--- Task input ---
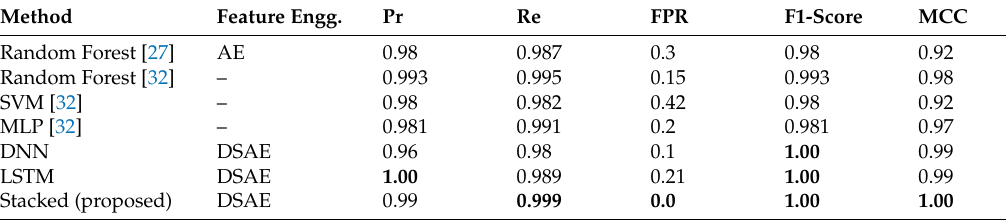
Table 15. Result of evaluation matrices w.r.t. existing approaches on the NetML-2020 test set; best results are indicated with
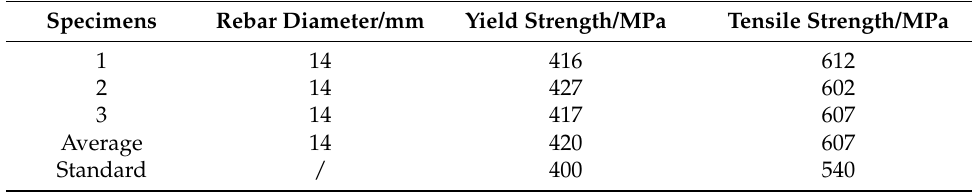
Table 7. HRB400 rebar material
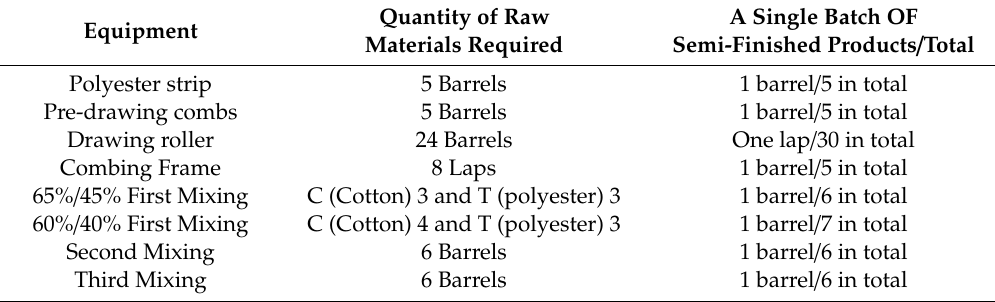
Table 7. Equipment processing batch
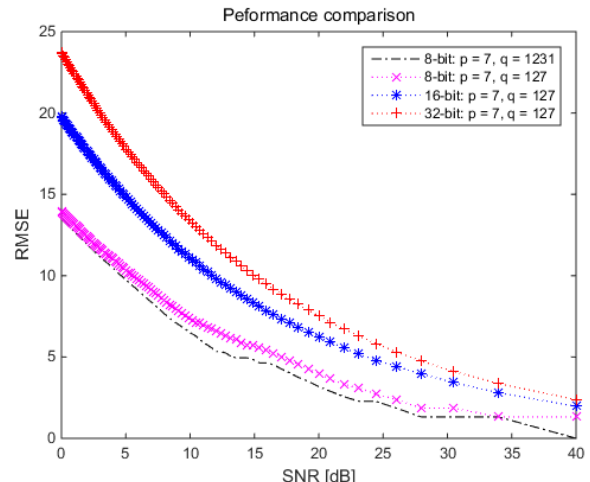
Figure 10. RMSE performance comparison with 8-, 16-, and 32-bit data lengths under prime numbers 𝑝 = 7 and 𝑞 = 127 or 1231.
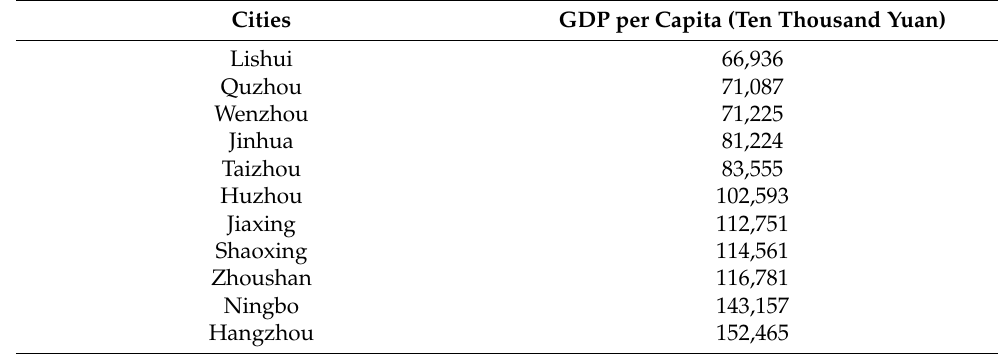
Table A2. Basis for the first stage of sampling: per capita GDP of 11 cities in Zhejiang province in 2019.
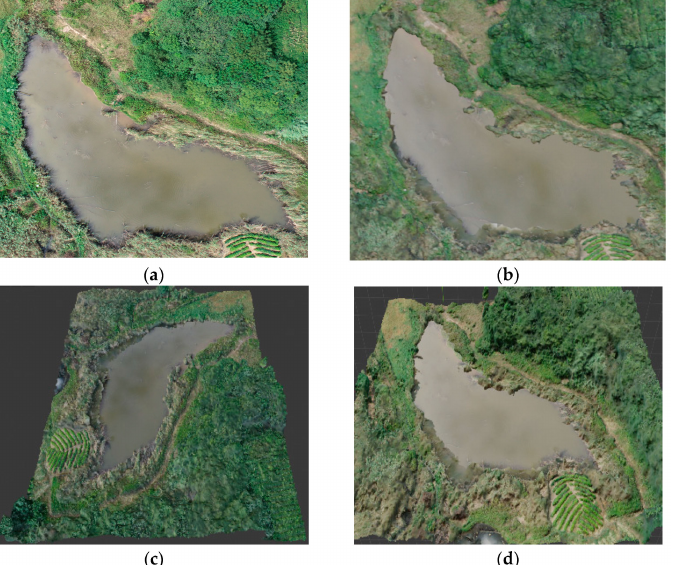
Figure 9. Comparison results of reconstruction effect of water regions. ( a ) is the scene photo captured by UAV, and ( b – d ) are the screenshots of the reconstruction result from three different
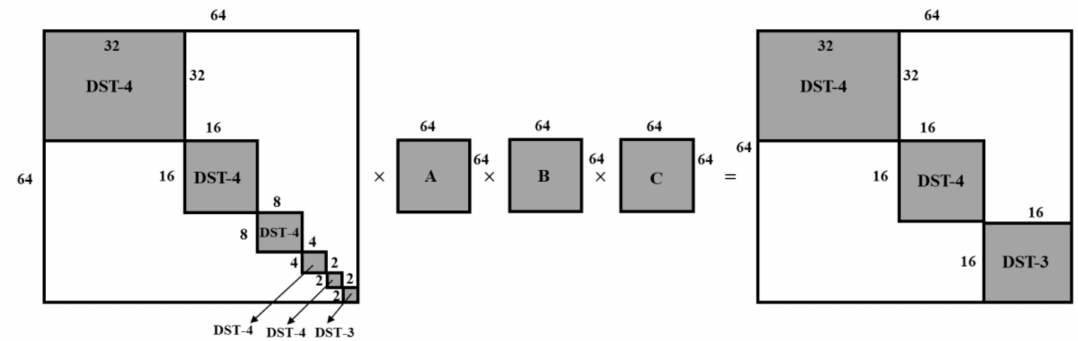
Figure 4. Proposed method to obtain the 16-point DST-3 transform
--
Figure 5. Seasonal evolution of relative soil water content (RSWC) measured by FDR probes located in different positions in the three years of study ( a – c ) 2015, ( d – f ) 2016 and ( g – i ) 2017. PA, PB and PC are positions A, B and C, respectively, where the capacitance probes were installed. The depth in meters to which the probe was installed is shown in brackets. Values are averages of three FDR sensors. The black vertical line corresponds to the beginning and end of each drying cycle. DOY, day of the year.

--- Your task ---
Only one stretch of the data is wanted: write out exactly the lines from the one holding "Table 7. Equipment processing batch" through the one holding "Figure 4. Proposed", both included, without the pictures.

--- Result of this task ---
Table 7. Equipment processing batch
Figure 10. RMSE performance comparison with 8-, 16-, and 32-bit data lengths under prime numbers 𝑝 = 7 and 𝑞 = 127 or 1231.
Table A2. Basis for the first stage of sampling: per capita GDP of 11 cities in Zhejiang province in 2019.
Figure 9. Comparison results of reconstruction effect of water regions. ( a ) is the scene photo captured by UAV, and ( b – d ) are the screenshots of the reconstruction result from three different
Figure 4. Proposed method to obtain the 16-point DST-3 transform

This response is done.